§ Task to carry out: Rewrite the passage of the MDR-TB patient text that begins at "Table 4 shows the" and stops after "obstructive pulmonary disease.", swapping "comorbidities" for "coexisting conditions".

Table 4 shows the clinical characteristics of patients with MDR-TB. Approximately 59.1% had a high sputum grade at the beginning of treatment, and 40.9% displayed baseline lung cavities. Moreover, 41.1% reported sputum conversion at the end of the second month of treatment, and 59.1% of the patients had haemoglobin levels below normal. Thirty patients (26.1%) also had comorbidities, including 12 patients with diabetes, eight with hypertension, five with HIV infection, and two with chronic obstructive pulmonary disease.

Table 4 Clinical characteristics and drug resistance patterns of the patients (N = 115)

Resistance patterns

Most of the patients (69.6%) were resistant to two drugs, while 21 (18.3%) patients were resistant to three drugs and 14 (12.2%) patients were resistant to four drugs (Table 4).

§ Input data:

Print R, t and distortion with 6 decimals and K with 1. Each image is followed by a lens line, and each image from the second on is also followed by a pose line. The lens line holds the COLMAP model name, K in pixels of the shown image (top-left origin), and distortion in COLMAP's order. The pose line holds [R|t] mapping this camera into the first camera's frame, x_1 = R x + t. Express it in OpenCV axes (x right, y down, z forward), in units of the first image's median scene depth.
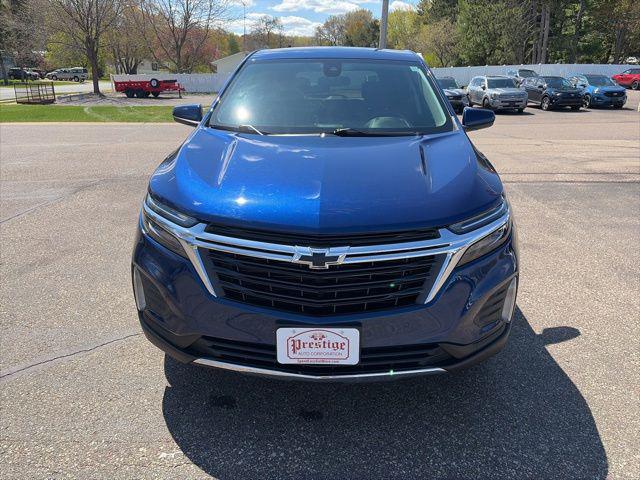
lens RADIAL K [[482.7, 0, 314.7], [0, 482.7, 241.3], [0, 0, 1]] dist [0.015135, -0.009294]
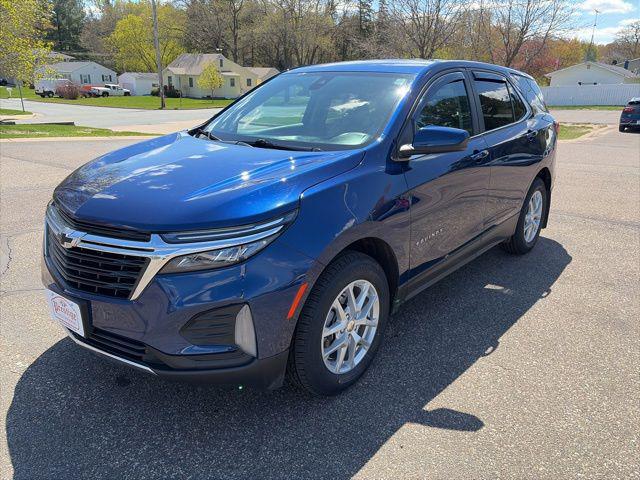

§ The completed task:
Table 4 shows the clinical characteristics of patients with MDR-TB. Approximately 59.1% had a high sputum grade at the beginning of treatment, and 40.9% displayed baseline lung cavities. Moreover, 41.1% reported sputum conversion at the end of the second month of treatment, and 59.1% of the patients had haemoglobin levels below normal. Thirty patients (26.1%) also had coexisting conditions, including 12 patients with diabetes, eight with hypertension, five with HIV infection, and two with chronic obstructive pulmonary disease.